Information about the Macedonian community in Victoria including where they live and when they arrived, languages spoken, English language proficiency, religions and significant dates.

These profiles are of Victorian communities, using the best available data we have from the 2021 Australian Census.

The Census defines ancestry as the cultural or ethnic group you most identify with.

We acknowledge that the profiles are not definitive. There are limitations and challenges in assigning ancestry or ethnicity to a specific ‘community’, especially as defined by geographical borders.


The Macedonian community is an established community in Victoria. There have been different waves of migration of Macedonian–born people to Victoria. Many Macedonians arrived in the 1920s and 1930s and after the Greek Civil War (1944–1949) as displaced people.

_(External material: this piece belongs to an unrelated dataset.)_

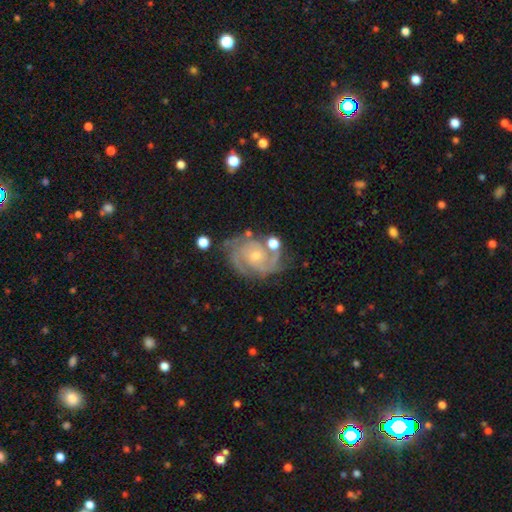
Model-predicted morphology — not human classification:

The second wave of migration happened in the late 1960s and early 1970s. These Macedonians migrated to Victoria to reunite with family or to pursue economic opportunities. The migration of skilled professionals from Macedonia continued during the 1980s and 1990s.

Like most European migrant populations, the Macedonian community throughout Australia has been decreasing due to some return migration and a lack of new arrivals.

Macedonian community

The Macedonian community in Victoria is the largest in Australia. There are 49,429 people in Victoria who have Macedonian ancestry, of which 19,025 were born in Macedonia.

The gender breakdown for the Macedonian community is:

  • male: 24,659 (49.9%)
  • female: 24,770 (50.1%).

The largest cohorts are aged over 65 years (19%) and 45-54 (14.9%). 

Insights for communication and engagement

The following are some key insights from the data when communicating and engaging with the Macedonian community:

  • The Macedonian community is well established in Victoria; with most of the population arriving from 1961–1980.
  • The community has medium levels of English language proficiency, and there are many in the community who may require in–language information, resources or in-person support.
  • Write in plain language (use plain words, short sentences, headings, lists and other design elements to make information clear).
  • Print and radio channels can be helpful for reaching many Macedonian people in Victoria.
  • For place–based activities, the northern and north–western suburbs are where most of the community lives.
  • For older Macedonians, it can be helpful to receive information from a church or a community centre.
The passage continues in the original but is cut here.